Lacey entered Sunday's game shooting 46 percent from behind the arc and lived up to those numbers by shooting 7-for-11 on 3-pointers against the Buffaloes. But it wasn't her marksmanship that most impressed her coach after Lacey settled down a team that initially struggled to find its rhythm against Colorado's frequent three-quarter-court traps.

"This is two games now, against Oklahoma and Colorado, and about 84 minutes of basketball, and she's [had] 14 assists and one turnover," Fennelly said. "And I think that is absolutely staggering at this level."

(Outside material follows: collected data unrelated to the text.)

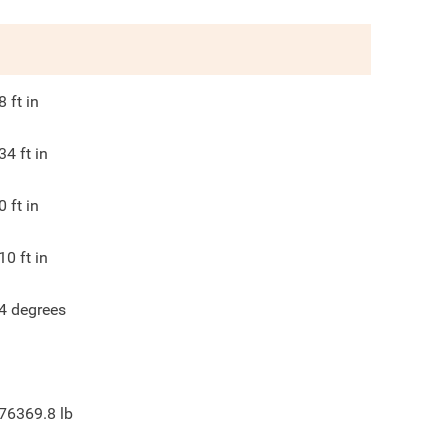
8
ft in
34
ft in
0
ft in
10
ft in
4
degrees
76369.8
lb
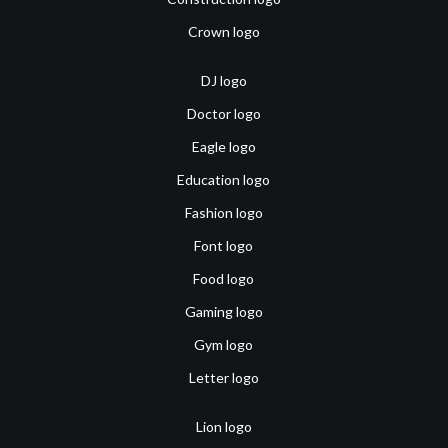
Crown logo
DJ logo
Doctor logo
Eagle logo
Education logo
Fashion logo
Font logo
Food logo
Gaming logo
Gym logo
Letter logo
Lion logo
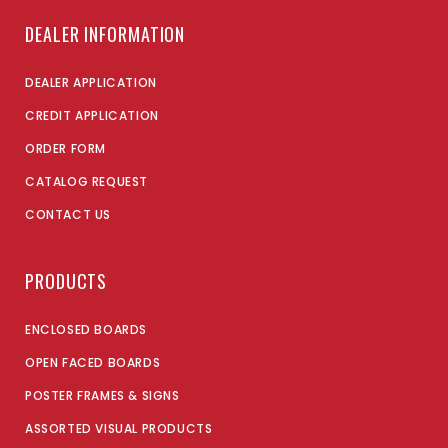
DEALER INFORMATION
DEALER APPLICATION
CREDIT APPLICATION
ORDER FORM
CATALOG REQUEST
CONTACT US
PRODUCTS
ENCLOSED BOARDS
OPEN FACED BOARDS
POSTER FRAMES & SIGNS
ASSORTED VISUAL PRODUCTS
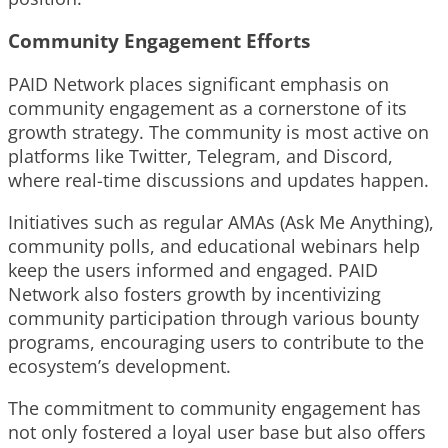
Community Engagement Efforts
PAID Network places significant emphasis on
community engagement as a cornerstone of its
growth strategy. The community is most active on
platforms like Twitter, Telegram, and Discord,
where real-time discussions and updates happen.
Initiatives such as regular AMAs (Ask Me Anything),
community polls, and educational webinars help
keep the users informed and engaged. PAID
Network also fosters growth by incentivizing
community participation through various bounty
programs, encouraging users to contribute to the
ecosystem’s development.
The commitment to community engagement has
not only fostered a loyal user base but also offers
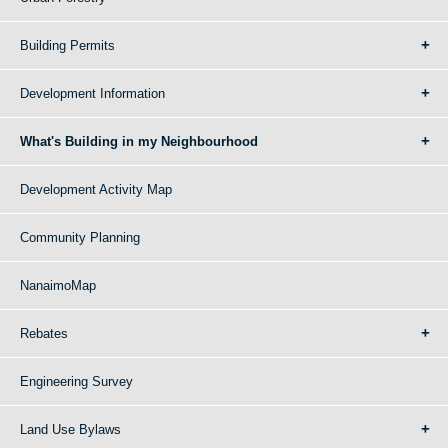
Building Permits
Development Information
What's Building in my Neighbourhood
Development Activity Map
Community Planning
NanaimoMap
Rebates
Engineering Survey
Land Use Bylaws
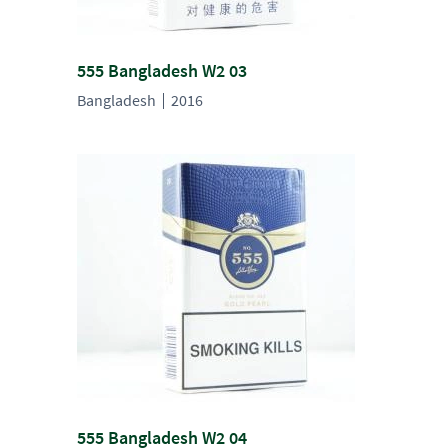
555 Bangladesh W2 03
Bangladesh
2016
555 Bangladesh W2 04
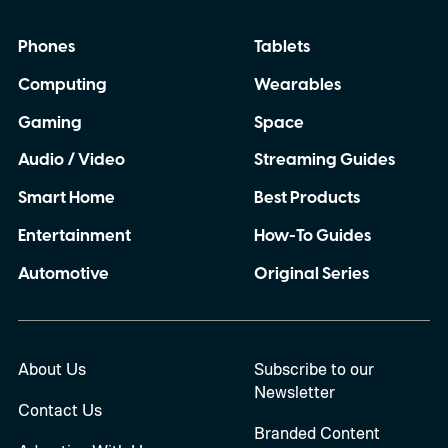
Phones
Tablets
Computing
Wearables
Gaming
Space
Audio / Video
Streaming Guides
Smart Home
Best Products
Entertainment
How-To Guides
Automotive
Original Series
About Us
Subscribe to our
Newsletter
Contact Us
Branded Content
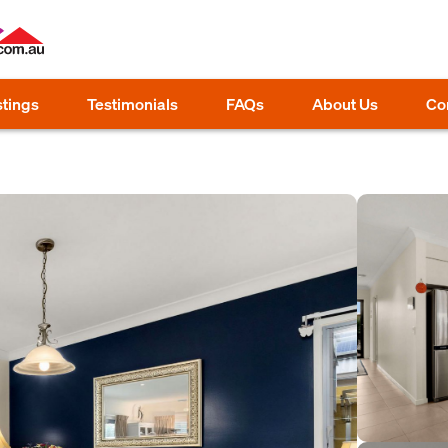
stings
Testimonials
FAQs
About Us
Co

As good as Lacey was Sunday and has been all season, freshman Kelsey Bolte's play in each of Iowa State's first two conference games might be as important moving forward. Entering conference play, Lacey and junior post Nicky Wieben had accounted for roughly 40 percent of the team's scoring. Bolte, a WBCA All-American and Iowa's Gatorade Player of the Year as a prep senior, had scored just 67 points in 13 games.

With a rotation that goes only seven or eight bodies deep after senior Toccara Ross suffered a season-ending knee injury against Minnesota four days before Christmas, the Cyclones seemed to be short a scoring option or two.

That changed when, in her first taste of conference play, Bolte scored 23 points in the loss against Oklahoma and 21 points against Colorado.

Like Lacey, Bolte is a 6-foot guard with size and range. She can create for herself or make herself available to teammates. And she isn't shy about doing what she does well. Just 11 seconds after coming off the bench in the first two minutes of Sunday's game, she spotted up in the corner and drained a 3-pointer.

"I think it's a direct correlation to her practice habits," Fennelly said of the recent scoring binge. "She's a freshman, she's learning. But she came back from Christmas break and practiced harder, with a little more sense of urgency. I think with her, the good thing about it is she doesn't dwell on her mistakes like the coaches do. She's not afraid to shoot it.

"The other thing is we don't ask her to do a whole lot handling the ball and guarding, whatever. She's surrounded by four or five really good players that allow her to do some things and make it a little easier. She's got to make shots, and she's made some, but we don't make her run plays and we don't try and make her do things she can't do yet."

After the opening week of play, it's safe to say the Big 12 is anyone's for the taking. Whether Iowa State makes a grab or not, at least Fennelly enters the fray with a team that is beginning to look familiar to a man who has seen a lot of conference dogfights.

"What we're trying to get to is our team to understand how Iowa State plays," Fennelly said after 90 minutes of basketball against Colorado. "And I think we played like Iowa State is supposed to play: hard, grind it out and find a way."